Supplied records:

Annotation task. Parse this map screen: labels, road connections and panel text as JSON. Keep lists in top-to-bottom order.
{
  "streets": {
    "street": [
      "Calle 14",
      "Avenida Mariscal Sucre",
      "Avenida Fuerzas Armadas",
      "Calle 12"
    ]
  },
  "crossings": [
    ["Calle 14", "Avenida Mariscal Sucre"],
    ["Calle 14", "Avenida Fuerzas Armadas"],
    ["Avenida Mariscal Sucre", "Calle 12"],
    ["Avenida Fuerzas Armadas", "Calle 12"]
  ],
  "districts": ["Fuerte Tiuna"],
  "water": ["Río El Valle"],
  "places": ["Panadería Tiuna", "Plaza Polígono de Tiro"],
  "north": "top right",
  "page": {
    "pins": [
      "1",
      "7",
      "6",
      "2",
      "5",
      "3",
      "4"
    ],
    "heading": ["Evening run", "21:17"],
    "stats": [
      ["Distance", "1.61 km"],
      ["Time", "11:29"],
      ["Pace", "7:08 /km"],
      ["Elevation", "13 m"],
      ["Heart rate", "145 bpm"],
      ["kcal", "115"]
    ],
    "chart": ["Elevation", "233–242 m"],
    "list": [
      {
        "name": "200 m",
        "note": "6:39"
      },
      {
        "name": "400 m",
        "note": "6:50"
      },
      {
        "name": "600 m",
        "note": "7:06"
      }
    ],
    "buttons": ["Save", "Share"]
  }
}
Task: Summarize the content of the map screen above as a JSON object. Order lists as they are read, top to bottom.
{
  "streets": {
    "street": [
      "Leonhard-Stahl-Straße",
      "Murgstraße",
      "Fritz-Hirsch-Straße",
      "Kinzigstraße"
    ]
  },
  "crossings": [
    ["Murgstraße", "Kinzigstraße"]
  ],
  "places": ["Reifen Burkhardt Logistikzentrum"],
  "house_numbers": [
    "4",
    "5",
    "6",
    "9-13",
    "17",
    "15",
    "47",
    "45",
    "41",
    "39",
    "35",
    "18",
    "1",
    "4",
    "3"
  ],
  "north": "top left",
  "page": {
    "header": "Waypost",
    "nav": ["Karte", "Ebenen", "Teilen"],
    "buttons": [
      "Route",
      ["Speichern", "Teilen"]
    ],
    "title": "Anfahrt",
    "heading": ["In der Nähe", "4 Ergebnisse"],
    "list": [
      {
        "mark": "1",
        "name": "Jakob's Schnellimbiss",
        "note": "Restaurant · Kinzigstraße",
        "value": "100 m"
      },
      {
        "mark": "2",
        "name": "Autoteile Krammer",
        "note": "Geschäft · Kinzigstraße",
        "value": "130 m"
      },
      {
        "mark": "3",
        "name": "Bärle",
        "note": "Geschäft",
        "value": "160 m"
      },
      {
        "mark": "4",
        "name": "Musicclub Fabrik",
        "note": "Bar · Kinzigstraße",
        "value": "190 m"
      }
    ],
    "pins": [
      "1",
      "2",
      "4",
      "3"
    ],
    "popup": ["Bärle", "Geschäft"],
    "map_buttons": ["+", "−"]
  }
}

Aim of the task: Give back the whole listing above, identical in every line.

Result of this exercise:
Annotation task. Parse this map screen: labels, road connections and panel text as JSON. Keep lists in top-to-bottom order.
{
  "streets": {
    "street": [
      "Calle 14",
      "Avenida Mariscal Sucre",
      "Avenida Fuerzas Armadas",
      "Calle 12"
    ]
  },
  "crossings": [
    ["Calle 14", "Avenida Mariscal Sucre"],
    ["Calle 14", "Avenida Fuerzas Armadas"],
    ["Avenida Mariscal Sucre", "Calle 12"],
    ["Avenida Fuerzas Armadas", "Calle 12"]
  ],
  "districts": ["Fuerte Tiuna"],
  "water": ["Río El Valle"],
  "places": ["Panadería Tiuna", "Plaza Polígono de Tiro"],
  "north": "top right",
  "page": {
    "pins": [
      "1",
      "7",
      "6",
      "2",
      "5",
      "3",
      "4"
    ],
    "heading": ["Evening run", "21:17"],
    "stats": [
      ["Distance", "1.61 km"],
      ["Time", "11:29"],
      ["Pace", "7:08 /km"],
      ["Elevation", "13 m"],
      ["Heart rate", "145 bpm"],
      ["kcal", "115"]
    ],
    "chart": ["Elevation", "233–242 m"],
    "list": [
      {
        "name": "200 m",
        "note": "6:39"
      },
      {
        "name": "400 m",
        "note": "6:50"
      },
      {
        "name": "600 m",
        "note": "7:06"
      }
    ],
    "buttons": ["Save", "Share"]
  }
}
Task: Summarize the content of the map screen above as a JSON object. Order lists as they are read, top to bottom.
{
  "streets": {
    "street": [
      "Leonhard-Stahl-Straße",
      "Murgstraße",
      "Fritz-Hirsch-Straße",
      "Kinzigstraße"
    ]
  },
  "crossings": [
    ["Murgstraße", "Kinzigstraße"]
  ],
  "places": ["Reifen Burkhardt Logistikzentrum"],
  "house_numbers": [
    "4",
    "5",
    "6",
    "9-13",
    "17",
    "15",
    "47",
    "45",
    "41",
    "39",
    "35",
    "18",
    "1",
    "4",
    "3"
  ],
  "north": "top left",
  "page": {
    "header": "Waypost",
    "nav": ["Karte", "Ebenen", "Teilen"],
    "buttons": [
      "Route",
      ["Speichern", "Teilen"]
    ],
    "title": "Anfahrt",
    "heading": ["In der Nähe", "4 Ergebnisse"],
    "list": [
      {
        "mark": "1",
        "name": "Jakob's Schnellimbiss",
        "note": "Restaurant · Kinzigstraße",
        "value": "100 m"
      },
      {
        "mark": "2",
        "name": "Autoteile Krammer",
        "note": "Geschäft · Kinzigstraße",
        "value": "130 m"
      },
      {
        "mark": "3",
        "name": "Bärle",
        "note": "Geschäft",
        "value": "160 m"
      },
      {
        "mark": "4",
        "name": "Musicclub Fabrik",
        "note": "Bar · Kinzigstraße",
        "value": "190 m"
      }
    ],
    "pins": [
      "1",
      "2",
      "4",
      "3"
    ],
    "popup": ["Bärle", "Geschäft"],
    "map_buttons": ["+", "−"]
  }
}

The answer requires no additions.